#### [Set of tasks]
a) In the Euler rotation discussion, which pull request number contains the _euler_rotation(axis, angle) function?
b) Write the next part of the Euler rotation discussion, picking up after its final sentence.

#### [Selected excerpt]
I 👍 @jni suggested changes, I would also make order default to None corresponding to the (0, 1, 2).

[ksugar]

Hi @jni thank you for your feedback! _euler_rotation(axis, angle) In your PR #5188 generates a base rotation matrix in a smart way! It's amazing! I would like to adopt your function instead of my current implementation.

I would like to confirm about the _euler_rotation_matrix(angles, axes). The order of rotations is different from what I expected.

R = np.eye(dim)
for i, angle in zip(axes, angles):
    R = R @ _euler_rotation(i, angle)

will generate R = R_0 @ R_1 @ R_2. If it is applied to a vector (e.g. R @ V), the rotations will be applied in the order R_2 -> R_1 -> R_0 (from right to left), which is opposite from my expectation.

R = np.eye(3)
if intrinsic:
    for i, angle in zip(axes, angles):
        R = _euler_rotation(i, angle) @ R
    R = R.T
else:
    for i, angle in zip(axes, angles):
        R = _euler_rotation(i, angle).T @ R

works perfectly in my case, where the transpose operation .T is required to convert from the rotations for axes to for positions.

#### [Data section]
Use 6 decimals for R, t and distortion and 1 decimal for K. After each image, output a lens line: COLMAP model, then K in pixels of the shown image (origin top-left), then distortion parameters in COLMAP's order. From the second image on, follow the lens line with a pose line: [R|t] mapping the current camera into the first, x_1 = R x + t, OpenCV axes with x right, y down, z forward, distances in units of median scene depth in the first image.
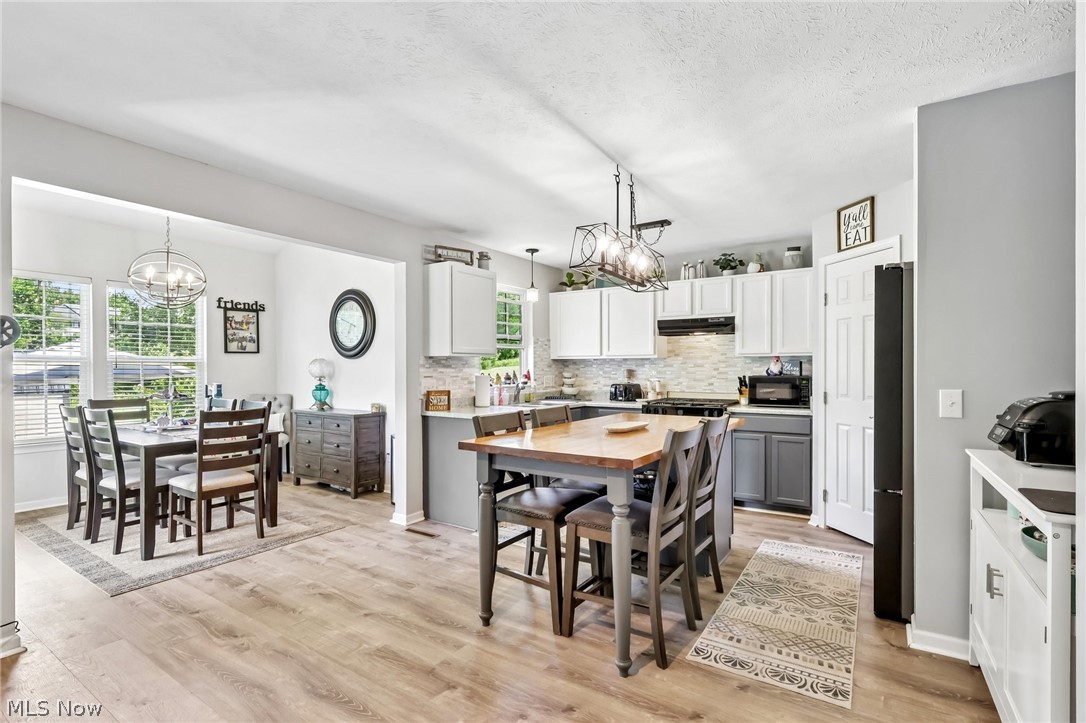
lens RADIAL K [[511.7, 0, 540.7], [0, 511.7, 370.4], [0, 0, 1]] dist [-0.002212, 0.000503]
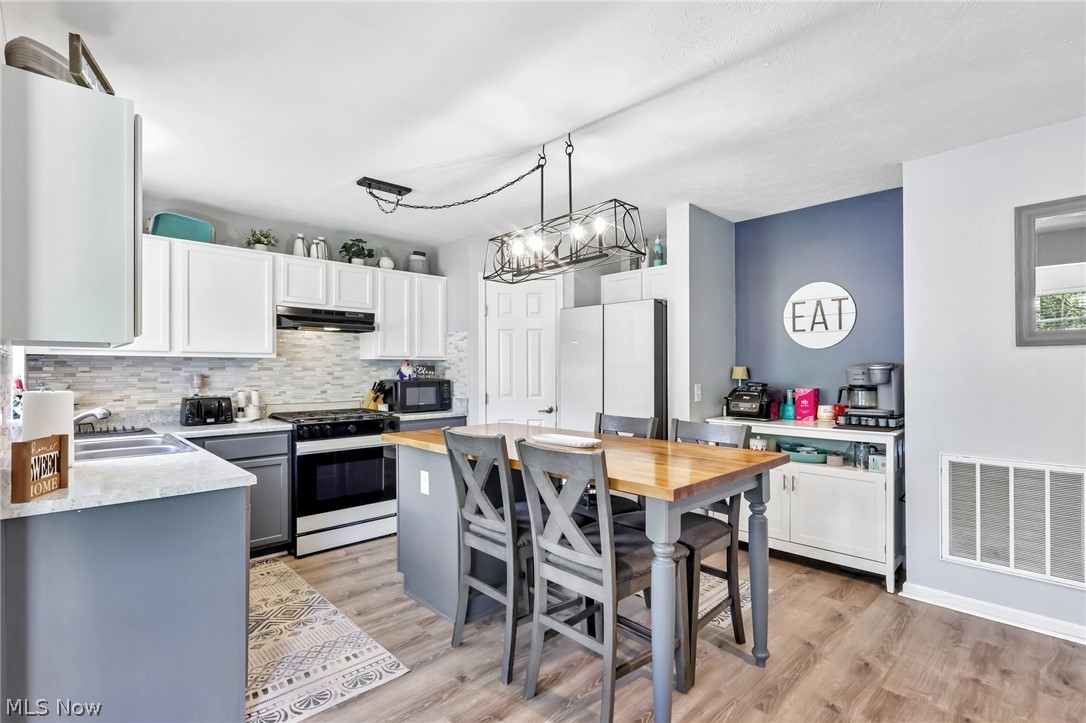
lens RADIAL K [[511.7, 0, 535.5], [0, 511.7, 371.6], [0, 0, 1]] dist [-0.002212, 0.000503]
pose [[0.223697, -0.002920, 0.974654, -0.388980], [0.006988, 0.999975, 0.001392, -0.003953], [-0.974634, 0.006499, 0.223712, 0.490632]]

#### [Numbered answers]
a) PR #5188

b)
I would also like to use the term axes instead of order to avoid complication.

[ksugar]

@rfezzani I will follow the same convention as @jni, thanks for your feedback!

[jni]

Hahaha "your function is amazing! btw, it is also wrong." 😂

I think you are almost certainly right @ksugar! 🤦 Would be great if @grlee77, @stefanv or @rfezzani could check the above, as I'm a total newcomer to 3D rotations and they make my head hurt. 😕 But by my reading, we did get it wrong in #5188, even after much discussion. 😂

Thanks @ksugar!

[ksugar]

@jni actually your code is great 👍 I'm learning a lot of techniques from your code!
I agree that dealing with 3D rotations is a tough work... ellipsoid_coords() is now working as a test component of the PR #5188. It's nice we work on the complementary topics at the same time!

If this change is approved by the members and _euler_rotation_matrix(angles, axes) is updated, I will replace the following part from

if intrinsic:
    for i, angle in zip(axes, angles):
        R = _euler_rotation(i, angle) @ R
    R = R.T

to

if intrinsic:
    R = _euler_rotation_matrix(angles, axes).T

[jni]

kind ping to @stefanv @grlee77 @rfezzani, maybe @JDWarner, if someone could check our math for 3D Euler rotations it would be much appreciated! See discussion starting at #5263 (comment)

[rfezzani]

At first, I agreed with @ksugar, rotations should applied from left to right. But to convince myself, I wanted to compare skimage result with open3D:

>>> import copy
>>> import open3d as o3d
>>> from skimage.transform._geometric import _euler_rotation_matrix
>>> angles = (np.pi/2,0,np.pi/4)
>>> mesh = o3d.geometry.TriangleMesh.create_coordinate_frame()
>>> mesh_r_o3d = copy.deepcopy(mesh).translate((2,0,0))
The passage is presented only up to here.